Забыл сказать, что в то время мой штат расширился. Появился новый сотрудник — заведующий отделом художественного оформления, человек чрезвычайно пылкого и неустойчивого нрава, своего рода гений, увлекающийся, беспокойный, нетерпеливый, поклонник Верлена, Бодлера и Ропса. Мало того, что он оформлял и украшал каждый номер нашего журнала, он еще и писал новеллы, пробовал силы в живописи, сочинял стихи, музыку, пьесы и к тому же успевал бывать в высшем свете — такую возможность он имел благодаря своему происхождению. Был у нас тогда технический редактор — выходец из Ирландии, католик; он окончил какое-то весьма известное духовное училище, и его куда больше интересовал святой Иероним со своим «Vulgate» — этим непревзойденным образцом классической латыни, чем выпуск в свет нашего журнала. И все же у него было бесспорное достоинство: он был занятен, и «я от него Горация узнал». В наш штат входила еще более занятная, юная, милая, хотя и несколько суровая, представительница литературно-критической школы Уэлсли-Холиоки-Брайан Моур — чрезвычайно привлекательная и образованная девушка, занимавшая должность рецензента и помощника редактора. Она сидела в соседней комнате вместе с заведующим отделом оформления, техническим редактором и рассыльным. Боюсь, эта неоценимая и во многих отношениях достойная особа справедливо презирала меня за мои довольно свободные и отнюдь не приличествующие литератору манеры, зато, как я догадался еще прежде, чем принять ее на работу, она обладала замечательным чутьем ко всему новому и живому в беллетристике и во всех прочих областях литературного ремесла. Она с необыкновенной энергией вечно все критиковала, вычеркивала и отвергала. На первых порах Л. от души возненавидел ее и называл не иначе, как «дурой», «макакой», «пигалицей». А кроме постоянных сотрудников, в нашей редакции гудел все возрастающий рой писателей, художников, поэтов, критиков, фантазеров, мечтавших о переустройстве общества, — кого тут только не было; все они рассчитывали осуществить свои планы с помощью какого-нибудь влиятельного журнала и постепенно превратили нашу редакцию в свою штаб-квартиру. Одно время здесь толпилось такое множество охотников за славой, что яблоку негде было упасть, — все занятный, живой, шумный народ.
Попав в этот новый для него круг, Л., естественно, живо заинтересовался и даже увлекся им. Порою он с юношеской непосредственностью откликался на все и, должно быть, думал, что все эти люди сумеют создать что-то удивительное, долговечное, о чем заговорит весь мир. Но очень скоро выяснилось, что Л. на редкость упрямый, просто несносный мальчишка. У него был особый дар говорить и делать то, что неприятно окружающим, и он порой очень раздражал не только меня, а и других. До нашего знакомства в редакции он никогда не слыхал обо мне, но, очевидно, был убежден, что я просто ничтожество — пожалуй, гожусь на что-нибудь как редактор, но уж, конечно, я не писатель и никогда не смогу дать писателю дельный совет. Правда, я помогал ему, но он принимал это как должное. Заведующего отделом оформления он считал на первых порах идиотом, а потом гением. Столь же резко изменилось его мнение и о техническом редакторе.

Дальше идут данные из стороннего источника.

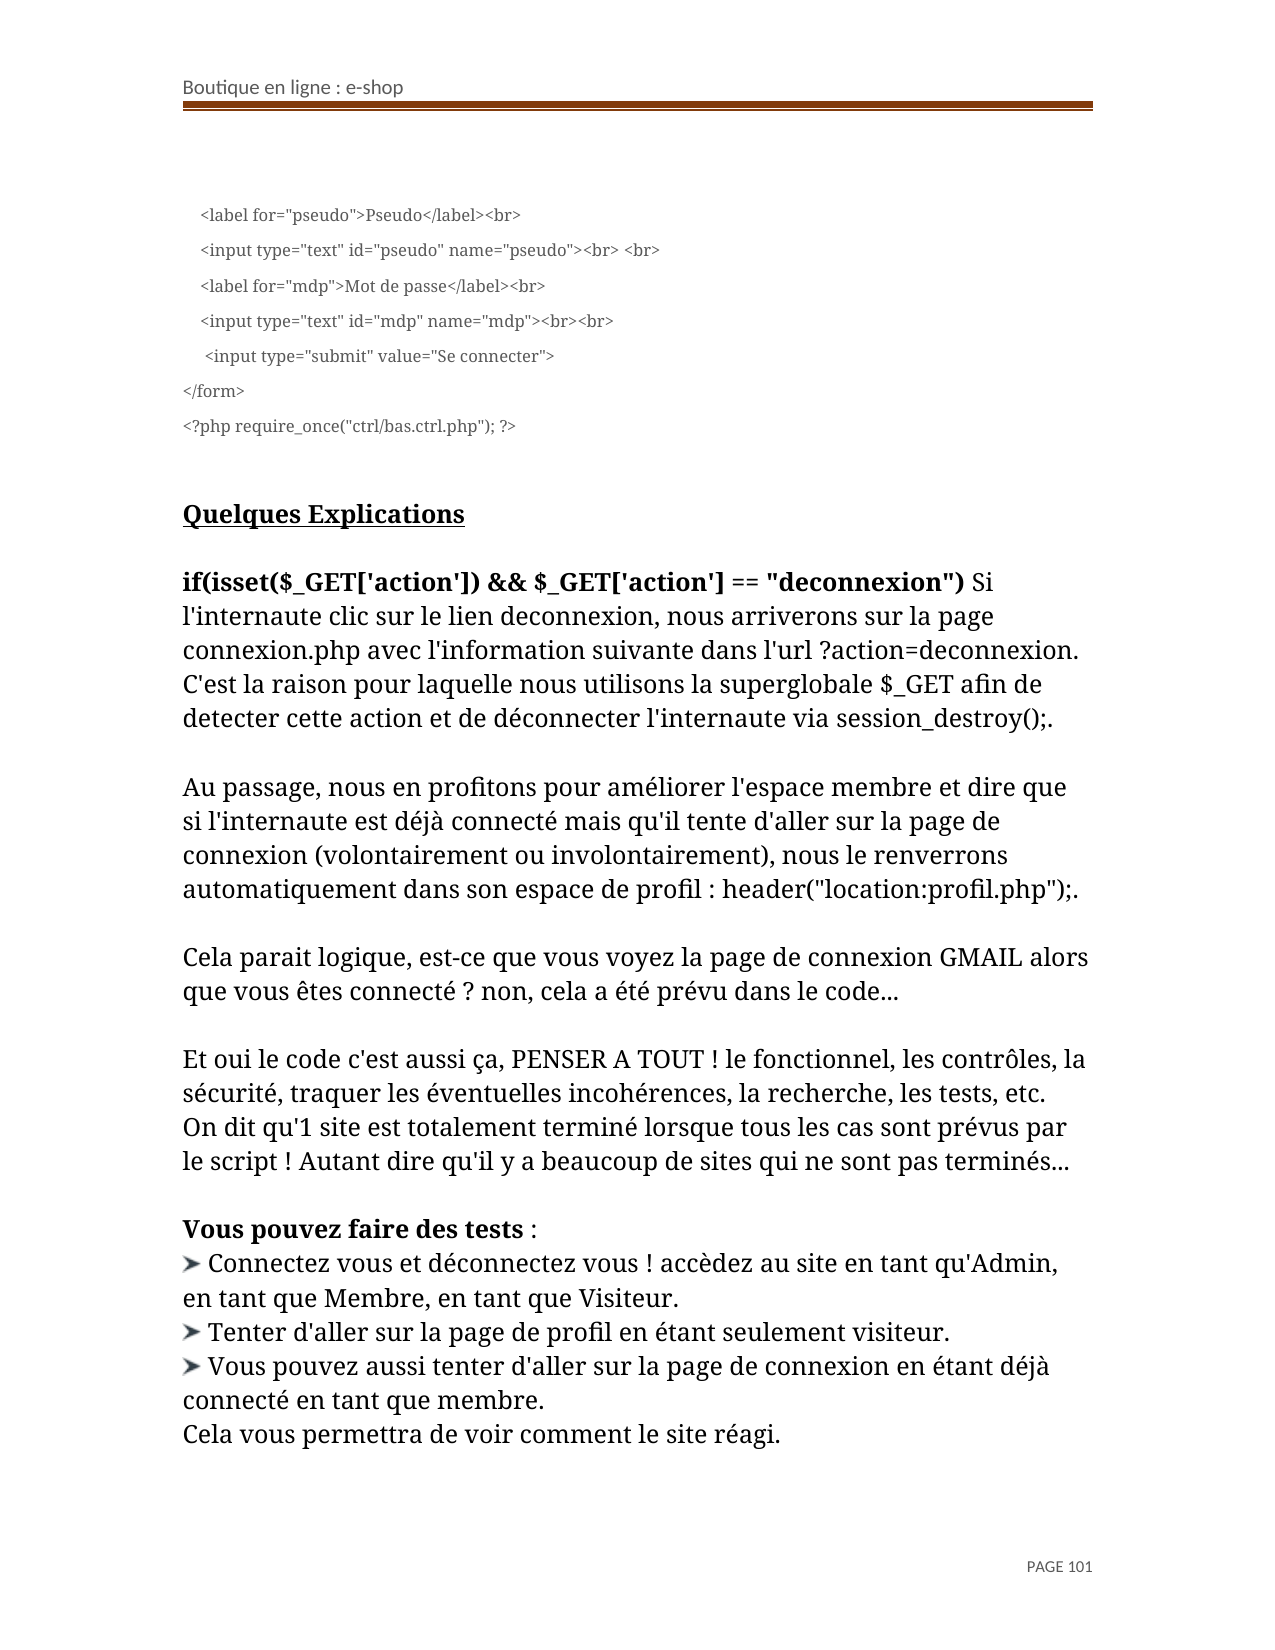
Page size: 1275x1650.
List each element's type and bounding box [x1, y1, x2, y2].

picture [182, 1357, 201, 1376]
table_header [183, 191, 1275, 450]
text [182, 463, 1093, 1484]
picture [182, 1255, 201, 1273]
picture [182, 1323, 201, 1341]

Что же до мисс Э. (нашего помощника редактора и последовательницы литературной школы Уэлсли-Холиоки-Брайан Моур), которая сразу согласилась со мной, признав в Л. человека одаренного и даже гениального, то он, как я уже говорил, сначала презирал ее. Спустя некоторое время она — очевидно, благодаря своему хорошенькому личику и врожденной грации — ухитрилась войти к нему в доверие и, всячески превознося его экспрессию, искренность, его глубокую интуицию и неуемную силу, тем самым доказала ему, что она не только чистосердечно восхищается его дарованием, но и обладает выдающимся вкусом. С тех пор Л. стал безопасен и даже мил, — он чем-то напоминал наполовину прирученного дикого зверя.
Больше всего Л. возмущался владельцем нашего журнала М., просто не находил слов, чтобы выразить свое презрение к нему. Он уверял меня, что М. грязная крыса, хищник, хорек, шпион, агент, работающий на какой-нибудь трест, хитрый и корыстолюбивый лавочник. Все эти эпитеты М. заслужил тем, что он имел обыкновение появляться то здесь, то там и завязывать разговор, явно стараясь разобраться в порывах и идеях всех этих представителей журнального мира, воспользоваться ими с выгодой для себя. Но что едва ли не больше всего раздражало Л. в издателе — это его самоуверенная осанка процветающего дельца, его нескрываемое убеждение в том, что такое преуспевание доступно лишь ему одному: его отлично сшитый костюм, его автомобиль, многочисленные помощники и секретари, сопровождавшие его во время разъездов по учреждениям, с которыми он был связан.